(Images with keypoint coordinates)
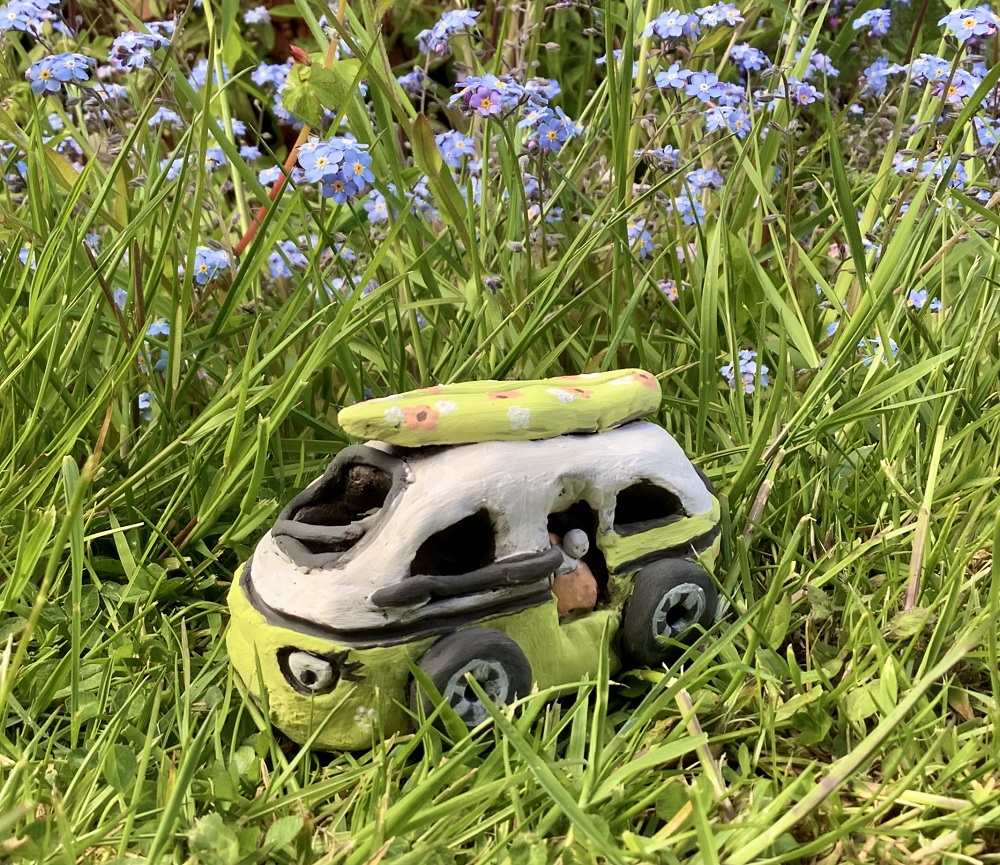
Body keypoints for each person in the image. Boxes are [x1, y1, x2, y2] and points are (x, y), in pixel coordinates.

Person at [548, 528, 598, 617]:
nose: (583, 549)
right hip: (565, 581)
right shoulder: (561, 556)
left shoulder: (558, 549)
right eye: (577, 547)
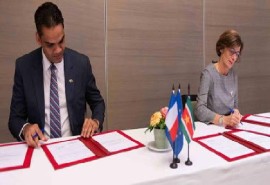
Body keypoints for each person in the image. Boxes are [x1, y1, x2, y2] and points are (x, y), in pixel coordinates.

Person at [8, 2, 105, 148]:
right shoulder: (24, 67)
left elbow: (98, 102)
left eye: (61, 41)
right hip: (41, 148)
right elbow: (15, 119)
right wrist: (26, 128)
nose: (58, 50)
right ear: (38, 39)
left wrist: (95, 122)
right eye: (50, 45)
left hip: (76, 146)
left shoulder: (81, 64)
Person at [194, 29, 243, 127]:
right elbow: (199, 109)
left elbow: (234, 105)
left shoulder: (233, 75)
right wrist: (223, 120)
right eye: (231, 51)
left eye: (237, 54)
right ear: (221, 48)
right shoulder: (208, 74)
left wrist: (236, 114)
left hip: (229, 127)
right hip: (213, 127)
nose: (234, 57)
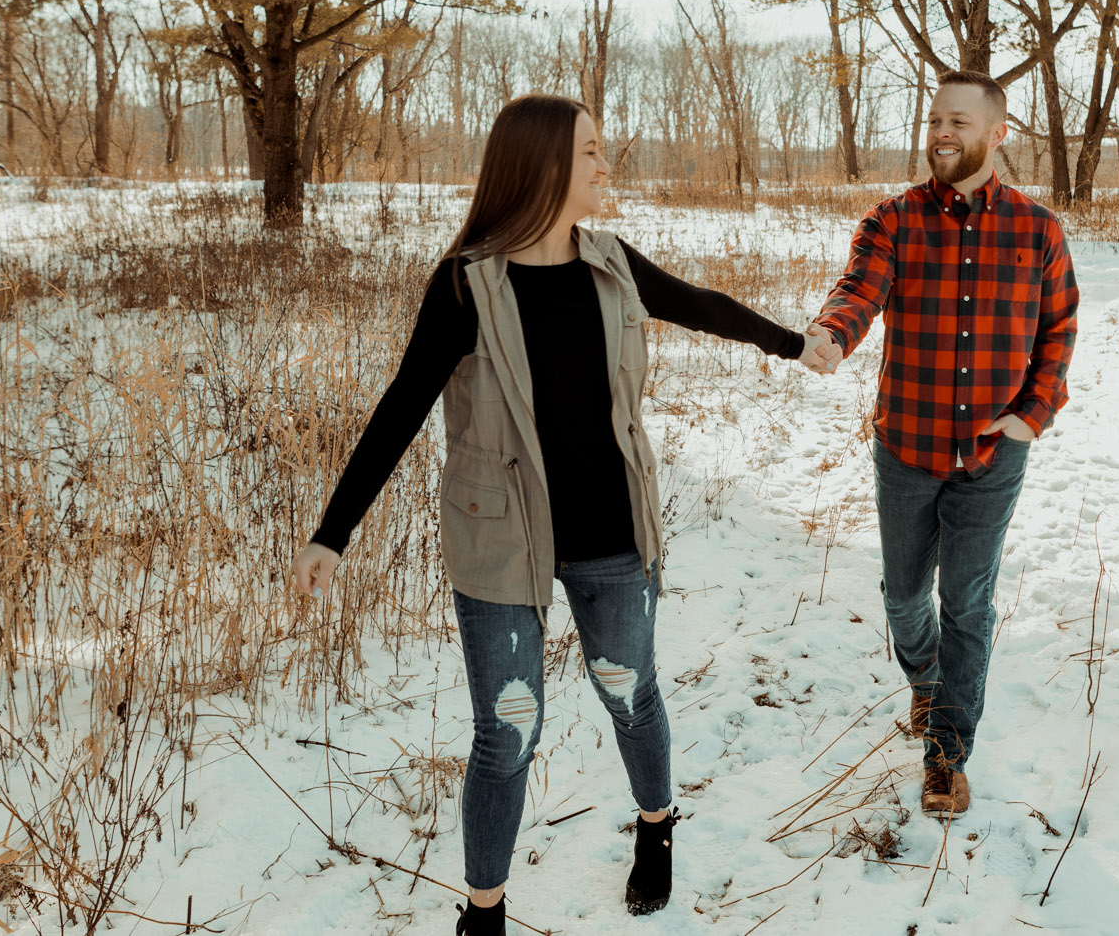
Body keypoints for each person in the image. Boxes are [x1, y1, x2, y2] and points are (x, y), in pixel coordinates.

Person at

● **Task directions**:
Pictures aside, every entry above must be repeated exactly.

● **Result of this task**:
Body keypoints for each person in the image. Boxes are [x1, y1, x2, y2] and points are (x, y), in pixel coordinates.

Person at [548, 528, 598, 617]:
nose: (583, 549)
right hip: (565, 581)
right shoulder: (561, 556)
left shoulder: (558, 549)
right eye: (577, 547)
Body keypoints for each person in the image. Boxes are [x1, y1, x2, y2] and points are (x, y), in pixel coordinates.

Person at [8, 2, 105, 148]:
right shoulder: (24, 67)
left elbow: (98, 102)
left eye: (61, 41)
right hip: (41, 148)
right elbow: (15, 119)
right wrist: (26, 128)
nose: (58, 50)
right ear: (38, 39)
left wrist: (95, 122)
right eye: (50, 45)
left hip: (76, 146)
left shoulder: (81, 64)
Person at [194, 29, 243, 127]:
right elbow: (199, 109)
left elbow: (234, 105)
left shoulder: (233, 75)
right wrist: (223, 120)
right eye: (231, 51)
left eye: (237, 54)
right ear: (221, 48)
right shoulder: (208, 74)
left wrist: (236, 114)
left hip: (229, 127)
right hip: (213, 127)
nose: (234, 57)
Body keypoints for each person in the image. Boxes are [x1, y1, x2, y2] and points are (x, y), in pixel coordinates.

Person at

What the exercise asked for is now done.